## About this task
Exclude all pictures, then write out exactly the lines below from the first one through the line with "Produkt niedostępny".

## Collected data
++++++
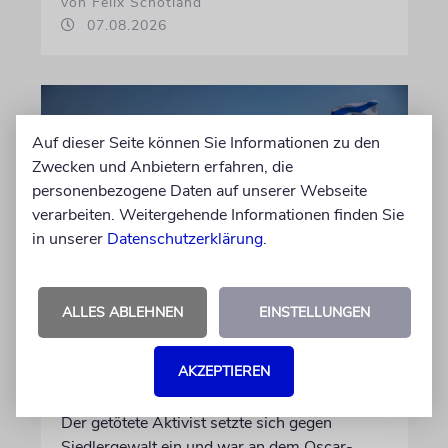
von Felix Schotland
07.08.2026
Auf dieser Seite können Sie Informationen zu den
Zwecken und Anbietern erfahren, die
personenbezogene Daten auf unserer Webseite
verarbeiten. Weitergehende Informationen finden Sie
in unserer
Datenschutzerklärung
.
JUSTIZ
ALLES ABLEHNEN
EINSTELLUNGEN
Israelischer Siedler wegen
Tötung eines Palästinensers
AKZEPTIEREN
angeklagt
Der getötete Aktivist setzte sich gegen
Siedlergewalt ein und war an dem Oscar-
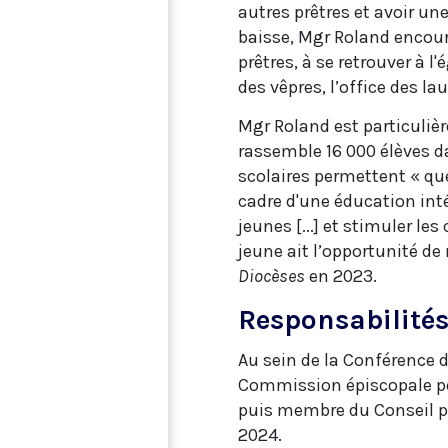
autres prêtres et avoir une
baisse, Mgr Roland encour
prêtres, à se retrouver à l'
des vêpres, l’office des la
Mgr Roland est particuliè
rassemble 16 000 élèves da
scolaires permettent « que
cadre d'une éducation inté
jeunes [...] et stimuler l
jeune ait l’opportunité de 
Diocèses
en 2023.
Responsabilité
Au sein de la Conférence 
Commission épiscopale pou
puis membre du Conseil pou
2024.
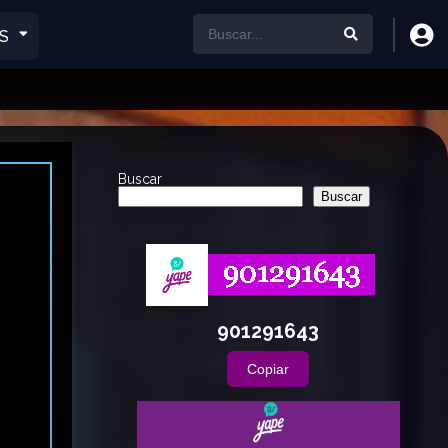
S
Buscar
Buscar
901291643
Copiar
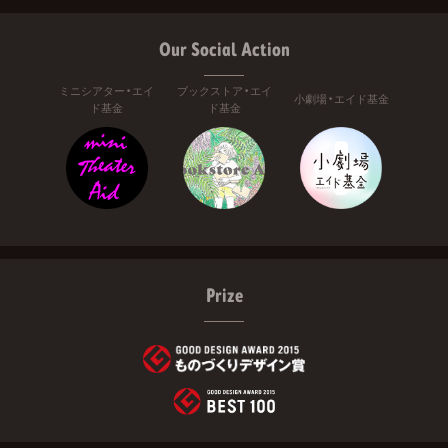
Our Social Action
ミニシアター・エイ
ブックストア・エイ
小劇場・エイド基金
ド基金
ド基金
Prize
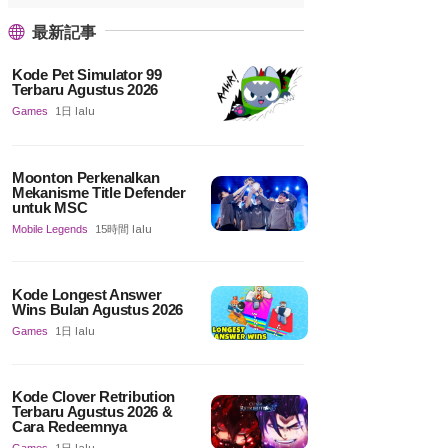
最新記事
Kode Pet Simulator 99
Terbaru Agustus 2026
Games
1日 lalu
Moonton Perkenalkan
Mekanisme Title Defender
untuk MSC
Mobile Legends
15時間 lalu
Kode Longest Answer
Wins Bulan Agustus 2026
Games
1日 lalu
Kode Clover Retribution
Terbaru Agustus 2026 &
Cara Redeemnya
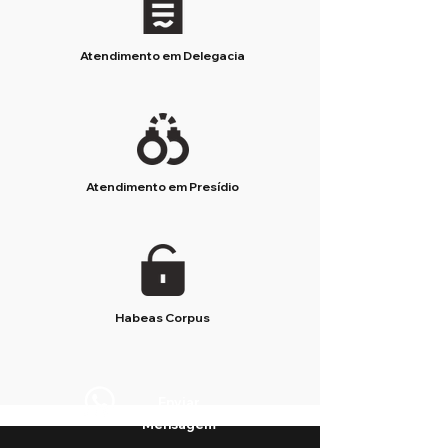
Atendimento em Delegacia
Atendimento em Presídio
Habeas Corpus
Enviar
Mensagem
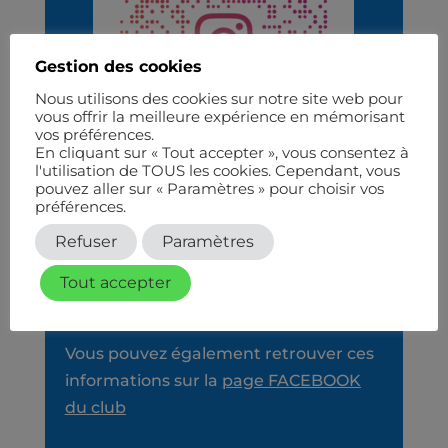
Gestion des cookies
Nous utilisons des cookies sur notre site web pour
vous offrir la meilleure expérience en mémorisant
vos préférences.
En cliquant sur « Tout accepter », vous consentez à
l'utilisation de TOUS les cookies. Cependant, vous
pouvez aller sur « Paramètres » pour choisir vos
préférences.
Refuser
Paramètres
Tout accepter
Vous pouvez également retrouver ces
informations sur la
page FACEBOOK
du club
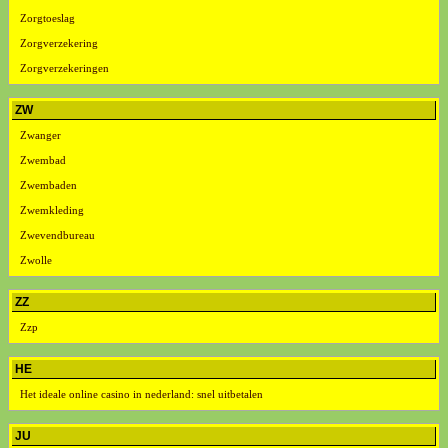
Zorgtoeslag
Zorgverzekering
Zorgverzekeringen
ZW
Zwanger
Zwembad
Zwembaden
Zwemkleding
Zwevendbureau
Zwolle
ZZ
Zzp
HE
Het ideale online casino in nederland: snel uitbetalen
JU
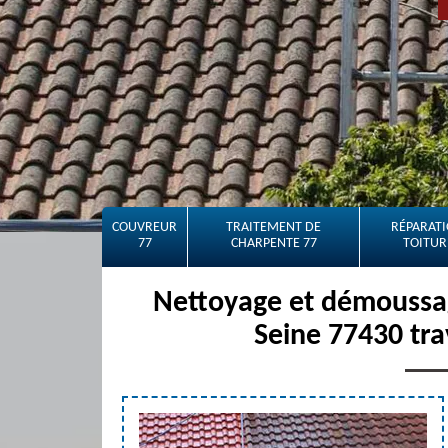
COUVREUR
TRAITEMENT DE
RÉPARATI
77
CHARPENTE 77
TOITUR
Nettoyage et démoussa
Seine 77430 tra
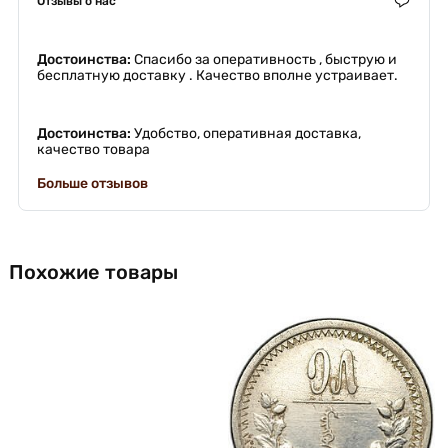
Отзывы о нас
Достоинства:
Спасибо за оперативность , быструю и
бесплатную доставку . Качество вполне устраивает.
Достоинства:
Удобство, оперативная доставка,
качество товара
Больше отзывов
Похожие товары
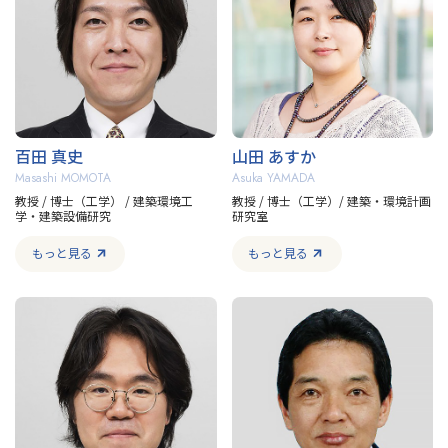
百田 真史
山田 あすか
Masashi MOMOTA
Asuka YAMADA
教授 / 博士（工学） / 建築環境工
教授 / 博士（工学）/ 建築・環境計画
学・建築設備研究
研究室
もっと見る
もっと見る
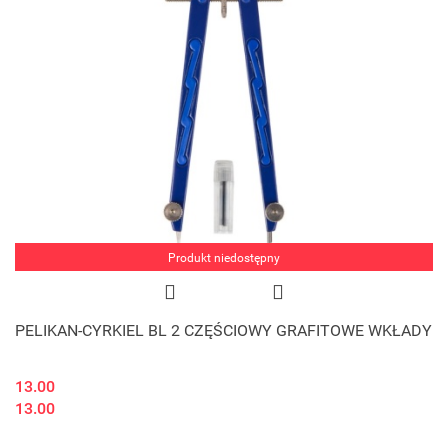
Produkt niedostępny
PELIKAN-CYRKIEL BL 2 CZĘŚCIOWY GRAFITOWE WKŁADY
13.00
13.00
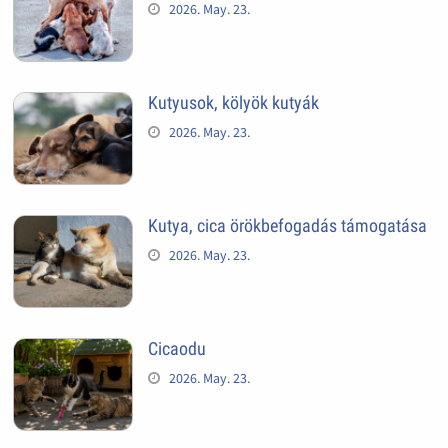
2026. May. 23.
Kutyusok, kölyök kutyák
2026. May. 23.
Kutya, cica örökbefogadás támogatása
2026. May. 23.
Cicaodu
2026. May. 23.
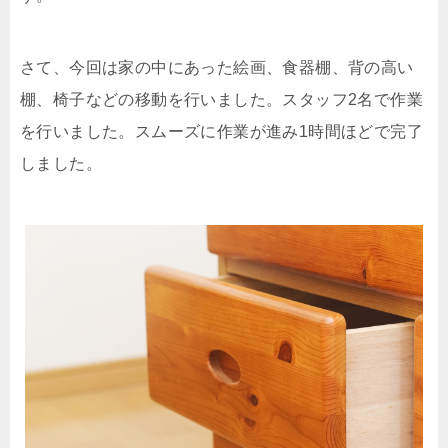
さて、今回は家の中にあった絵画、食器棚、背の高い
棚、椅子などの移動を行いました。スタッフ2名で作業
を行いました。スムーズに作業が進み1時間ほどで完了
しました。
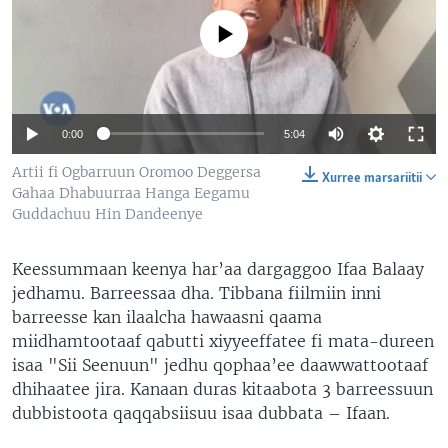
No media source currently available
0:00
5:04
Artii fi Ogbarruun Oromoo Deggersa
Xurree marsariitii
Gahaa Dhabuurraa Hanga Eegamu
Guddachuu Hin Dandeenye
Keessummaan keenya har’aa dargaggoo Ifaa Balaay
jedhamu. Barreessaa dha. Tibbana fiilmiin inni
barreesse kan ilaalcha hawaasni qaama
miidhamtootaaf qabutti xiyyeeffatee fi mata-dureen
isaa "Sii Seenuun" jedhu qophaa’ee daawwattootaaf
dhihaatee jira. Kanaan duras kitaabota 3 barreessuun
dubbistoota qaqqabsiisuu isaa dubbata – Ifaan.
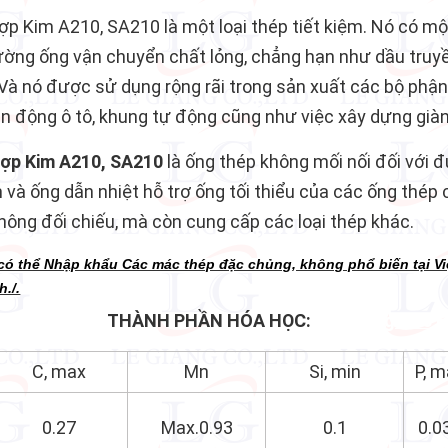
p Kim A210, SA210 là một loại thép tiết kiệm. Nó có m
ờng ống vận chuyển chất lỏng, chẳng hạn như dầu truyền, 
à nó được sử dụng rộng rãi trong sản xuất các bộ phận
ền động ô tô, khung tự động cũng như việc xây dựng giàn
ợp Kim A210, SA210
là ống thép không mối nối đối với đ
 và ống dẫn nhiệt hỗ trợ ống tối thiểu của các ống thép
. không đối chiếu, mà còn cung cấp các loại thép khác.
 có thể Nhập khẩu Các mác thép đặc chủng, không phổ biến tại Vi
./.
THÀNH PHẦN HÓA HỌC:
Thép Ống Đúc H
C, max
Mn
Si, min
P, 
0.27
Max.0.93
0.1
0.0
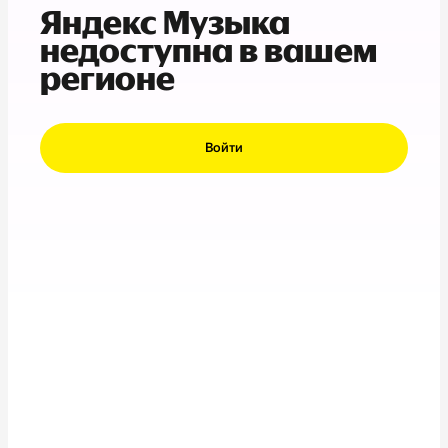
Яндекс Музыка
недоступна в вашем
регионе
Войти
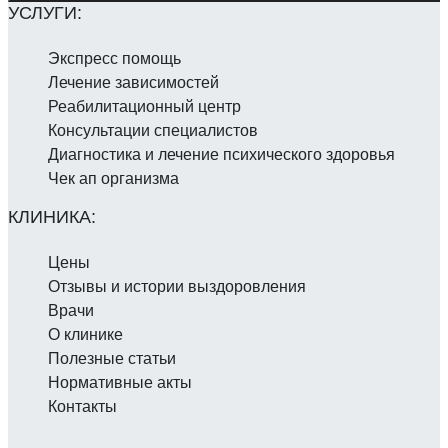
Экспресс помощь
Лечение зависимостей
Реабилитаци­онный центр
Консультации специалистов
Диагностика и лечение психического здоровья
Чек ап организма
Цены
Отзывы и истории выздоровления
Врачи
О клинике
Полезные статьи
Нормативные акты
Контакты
++++++
## Response to this task
von Felix Schotland
07.08.2026
Auf dieser Seite können Sie Informationen zu den
Zwecken und Anbietern erfahren, die
personenbezogene Daten auf unserer Webseite
verarbeiten. Weitergehende Informationen finden Sie
in unserer
Datenschutzerklärung
.
JUSTIZ
ALLES ABLEHNEN
EINSTELLUNGEN
Israelischer Siedler wegen
Tötung eines Palästinensers
AKZEPTIEREN
angeklagt
Der getötete Aktivist setzte sich gegen
Siedlergewalt ein und war an dem Oscar-
autres prêtres et avoir une
baisse, Mgr Roland encour
prêtres, à se retrouver à l'
des vêpres, l’office des la
Mgr Roland est particuliè
rassemble 16 000 élèves da
scolaires permettent « que
cadre d'une éducation inté
jeunes [...] et stimuler l
jeune ait l’opportunité de 
Diocèses
en 2023.
Responsabilité
Au sein de la Conférence 
Commission épiscopale pou
puis membre du Conseil pou
2024.
S
Buscar
Buscar
901291643
Copiar
Our Social Action
ミニシアター・エイ
ブックストア・エイ
小劇場・エイド基金
ド基金
ド基金
Prize
最新記事
Kode Pet Simulator 99
Terbaru Agustus 2026
Games
1日 lalu
Moonton Perkenalkan
Mekanisme Title Defender
untuk MSC
Mobile Legends
15時間 lalu
Kode Longest Answer
Wins Bulan Agustus 2026
Games
1日 lalu
Kode Clover Retribution
Terbaru Agustus 2026 &
Cara Redeemnya
Atendimento em Delegacia
Atendimento em Presídio
Habeas Corpus
Enviar
Mensagem
Gestion des cookies
Nous utilisons des cookies sur notre site web pour
vous offrir la meilleure expérience en mémorisant
vos préférences.
En cliquant sur « Tout accepter », vous consentez à
l'utilisation de TOUS les cookies. Cependant, vous
pouvez aller sur « Paramètres » pour choisir vos
préférences.
Refuser
Paramètres
Tout accepter
Vous pouvez également retrouver ces
informations sur la
page FACEBOOK
du club
Zorgtoeslag
Zorgverzekering
Zorgverzekeringen
ZW
Zwanger
Zwembad
Zwembaden
Zwemkleding
Zwevendbureau
Zwolle
ZZ
Zzp
HE
Het ideale online casino in nederland: snel uitbetalen
JU
COUVREUR
TRAITEMENT DE
RÉPARATI
77
CHARPENTE 77
TOITUR
Nettoyage et démoussa
Seine 77430 tra
Отзывы о нас
Достоинства:
Спасибо за оперативность , быструю и
бесплатную доставку . Качество вполне устраивает.
Достоинства:
Удобство, оперативная доставка,
качество товара
Больше отзывов
Похожие товары
百田 真史
山田 あすか
Masashi MOMOTA
Asuka YAMADA
教授 / 博士（工学） / 建築環境工
教授 / 博士（工学）/ 建築・環境計画
学・建築設備研究
研究室
もっと見る
もっと見る
Produkt niedostępny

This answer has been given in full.